Pig prices are continuing to improve with the SPP putting on a useful 1.24p and now standing at 145.1p.
However, German prices have remained largely unchanged with their producer price quoted at 1.42EUR, which works out at around 122p in real money, but this does not reflect the much lower level of slaughter deductions and free haulage, which most German prices include.
Back on this side of the pond, weekly contribution prices have taken another step up increasing by up to 3p/kg, with most between 140p and 147p/kg.
Spot prices are also continuing to travel north but any buyers short of pigs will need to be thinking in terms of competing with contract prices at 142p or above.

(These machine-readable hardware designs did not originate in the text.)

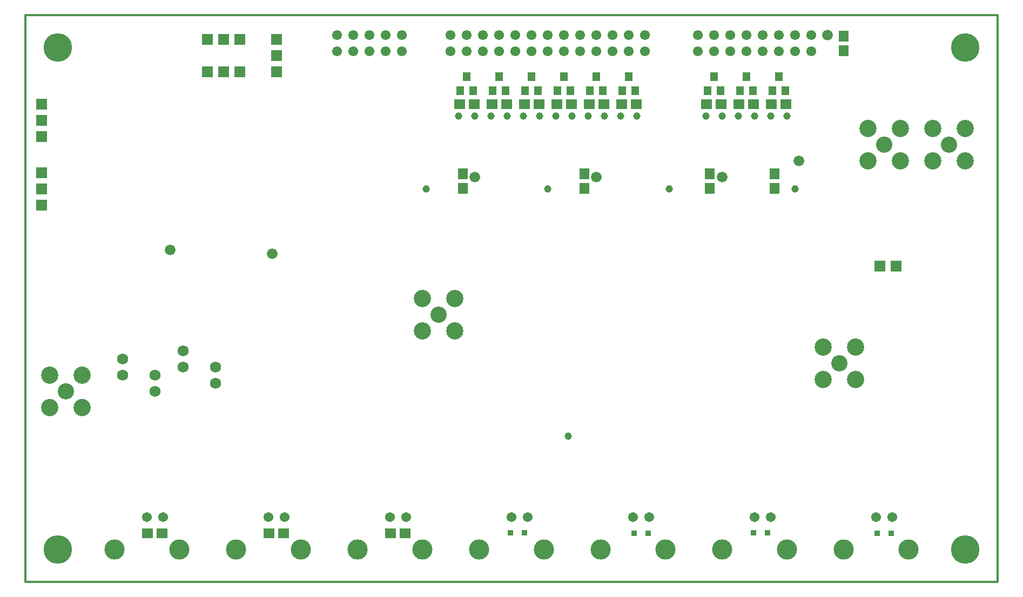
<source format=gbr>
G04 EasyPC Gerber Version 20.0.2 Build 4112 *
G04 #@! TF.Part,Single*
G04 #@! TF.FileFunction,Soldermask,Bot *
%FSLAX35Y35*%
%MOIN*%
G04 #@! TA.AperFunction,SMDPad*
%ADD103R,0.04600X0.05400*%
%ADD101R,0.06100X0.06600*%
%ADD99R,0.03750X0.03750*%
G04 #@! TA.AperFunction,ComponentPad*
%ADD102R,0.06600X0.06600*%
G04 #@! TD.AperFunction*
%ADD10C,0.01200*%
G04 #@! TA.AperFunction,WasherPad*
%ADD91C,0.04600*%
G04 #@! TA.AperFunction,ComponentPad*
%ADD94C,0.06072*%
%ADD100C,0.06100*%
G04 #@! TA.AperFunction,WasherPad*
%ADD92C,0.06600*%
G04 #@! TA.AperFunction,ComponentPad*
%ADD95C,0.06899*%
%ADD96C,0.10049*%
%ADD97C,0.10639*%
%ADD93C,0.12450*%
G04 #@! TA.AperFunction,SMDPad*
%ADD98R,0.06600X0.06100*%
G04 #@! TA.AperFunction,WasherPad*
%ADD90C,0.17600*%
X0Y0D02*
D02*
D10*
X680250Y344250D02*
X1280250D01*
Y694250*
X680250*
Y344250*
D02*
D90*
X700250Y364250D03*
Y674250D03*
X1260250Y364250D03*
Y674250D03*
D02*
D91*
X927750Y586750D03*
X947750Y631750D03*
X957750D03*
X967750D03*
X977750D03*
X987750D03*
X997750D03*
X1002750Y586750D03*
X1007750Y631750D03*
X1015250Y434250D03*
X1017750Y631750D03*
X1027750D03*
X1037750D03*
X1047750D03*
X1057750D03*
X1077750Y586750D03*
X1100250Y631750D03*
X1110250D03*
X1120250D03*
X1130250D03*
X1140250D03*
X1150250D03*
X1155250Y586750D03*
D02*
D92*
X769750Y549250D03*
X832750Y546750D03*
X957750Y594250D03*
X1032750D03*
X1110250D03*
X1157750Y604250D03*
X1175250Y681750D03*
D02*
D93*
X735250Y364250D03*
X775250D03*
X810250D03*
X850250D03*
X885250D03*
X925250D03*
X960250D03*
X1000250D03*
X1035250D03*
X1075250D03*
X1110250D03*
X1150250D03*
X1185250D03*
X1225250D03*
D02*
D94*
X755250Y384250D03*
X765250D03*
X830250D03*
X840250D03*
X905250D03*
X915250D03*
X980250D03*
X990250D03*
X1055250D03*
X1065250D03*
X1130250D03*
X1140250D03*
X1205250D03*
X1215250D03*
D02*
D95*
X740250Y471750D03*
Y481750D03*
X760250Y461750D03*
Y471750D03*
X777750Y476750D03*
Y486750D03*
X797750Y466750D03*
Y476750D03*
D02*
D96*
X705250Y461848D03*
X935250Y509348D03*
X1182750Y479348D03*
X1210250Y614348D03*
X1250250D03*
D02*
D97*
X695250Y451848D03*
Y471848D03*
X715250Y451848D03*
Y471848D03*
X925250Y499348D03*
Y519348D03*
X945250Y499348D03*
Y519348D03*
X1172750Y469348D03*
Y489348D03*
X1192750Y469348D03*
Y489348D03*
X1200250Y604348D03*
Y624348D03*
X1220250Y604348D03*
Y624348D03*
X1240250Y604348D03*
Y624348D03*
X1260250Y604348D03*
Y624348D03*
D02*
D98*
X755750Y374250D03*
X764750D03*
X830750D03*
X839750D03*
X905750D03*
X914750D03*
X948250Y639250D03*
X957250D03*
X968250D03*
X977250D03*
X988250D03*
X997250D03*
X1008250D03*
X1017250D03*
X1028250D03*
X1037250D03*
X1048250D03*
X1057250D03*
X1100750D03*
X1109750D03*
X1120750D03*
X1129750D03*
X1140750D03*
X1149750D03*
D02*
D99*
X979691Y374667D03*
X988352D03*
X1055919Y374250D03*
X1064581D03*
X1129691Y374667D03*
X1138352D03*
X1205919Y374250D03*
X1214581D03*
D02*
D100*
X872750Y671750D03*
Y681750D03*
X882750Y671750D03*
Y681750D03*
X892750Y671750D03*
Y681750D03*
X902750Y671750D03*
Y681750D03*
X912750Y671750D03*
Y681750D03*
X942750Y671750D03*
Y681750D03*
X952750Y671750D03*
Y681750D03*
X962750Y671750D03*
Y681750D03*
X972750Y671750D03*
Y681750D03*
X982750Y671750D03*
Y681750D03*
X992750Y671750D03*
Y681750D03*
X1002750Y671750D03*
Y681750D03*
X1012750Y671750D03*
Y681750D03*
X1022750Y671750D03*
Y681750D03*
X1032750Y671750D03*
Y681750D03*
X1042750Y671750D03*
Y681750D03*
X1052750Y671750D03*
Y681750D03*
X1062750Y671750D03*
Y681750D03*
X1095250Y671750D03*
Y681750D03*
X1105250Y671750D03*
Y681750D03*
X1115250Y671750D03*
Y681750D03*
X1125250Y671750D03*
Y681750D03*
X1135250Y671750D03*
Y681750D03*
X1145250Y671750D03*
Y681750D03*
X1155250Y671750D03*
Y681750D03*
X1165250Y671750D03*
Y681750D03*
D02*
D101*
X950250Y587250D03*
Y596250D03*
X1025250Y587250D03*
Y596250D03*
X1102750Y587250D03*
Y596250D03*
X1142750Y587250D03*
Y596250D03*
X1185250Y672250D03*
Y681250D03*
D02*
D102*
X690250Y576750D03*
Y586750D03*
Y596750D03*
Y619250D03*
Y629250D03*
Y639250D03*
X792750Y659250D03*
Y679250D03*
X802750Y659250D03*
Y679250D03*
X812750Y659250D03*
Y679250D03*
X835250Y659250D03*
Y669250D03*
Y679250D03*
X1207750Y539250D03*
X1217750D03*
D02*
D103*
X948750Y647450D03*
X952750Y656150D03*
X956750Y647450D03*
X968750D03*
X972750Y656150D03*
X976750Y647450D03*
X988750D03*
X992750Y656150D03*
X996750Y647450D03*
X1008750D03*
X1012750Y656150D03*
X1016750Y647450D03*
X1028750D03*
X1032750Y656150D03*
X1036750Y647450D03*
X1048750D03*
X1052750Y656150D03*
X1056750Y647450D03*
X1101250D03*
X1105250Y656150D03*
X1109250Y647450D03*
X1121250D03*
X1125250Y656150D03*
X1129250Y647450D03*
X1141250D03*
X1145250Y656150D03*
X1149250Y647450D03*
X0Y0D02*
M02*

</source>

Cull sow values have staged a marginal recovery and after falling by 13p/kg over the last two weeks, prices have generally gone up by 3p/kg today but are still 10p/kg on the wrong side of where they were.
The value of the Euro has remained virtually unchanged and traded today worth 86.9p, but the European cull sow market continues to be haunted by Covid which is still putting pressure on throughputs much to the chagrin of some of the major operators.
As a result, cull sow prices are still extremely low with export buyers currently paying between 55p – 60p/kg.
Weaner prices have remained firm and for those tied to the value of the SPP, some have moved ahead with 7kg RSPCA assured piglets traded in the £35 – £37/head range, but space still remains tight and the prospect of expensive straw and feed at harvest time is already giving some finishers sleepless nights.
Although there have been some breaks in the recent ‘drought’, 2021 harvest crop yields are still being challenged.
Protein and cereal prices in most cases have continued to move ahead with June feed wheat quoted at £210/t and September at £185/t and feed barley at £179/t for June.
Spot UK feed wheat has traded at £198.3/t ex farm, compared with £195.5/t a week ago.
The protein market is also remaining strong with Hipro soya quoted at £372/t for Jun – October and £374/t for November – April 2022.
As a result, UK finishers’ COP levels are still far too high at around 150p/kg d/wt and it will still be some time before rising pig prices overtake cost of production levels.
And finally, at a time when the number of UK pig abattoirs continues to shrink, reports are being received that the fallout from the loss of China exports may put the future of Pilgrims’ Ashton pig abattoir under the spotlight with a three day week, following the number of Covid tests at their premises.
Although the company has received a clean bill of health, political tensions between China and the UK have escalated and are affecting the sustainability of the site and over 600 employees.
All abattoirs are a vital part of the supply chain large and small and hopefully pig meat sales to China will be allowed to resume before any further damage is inflicted on the industry.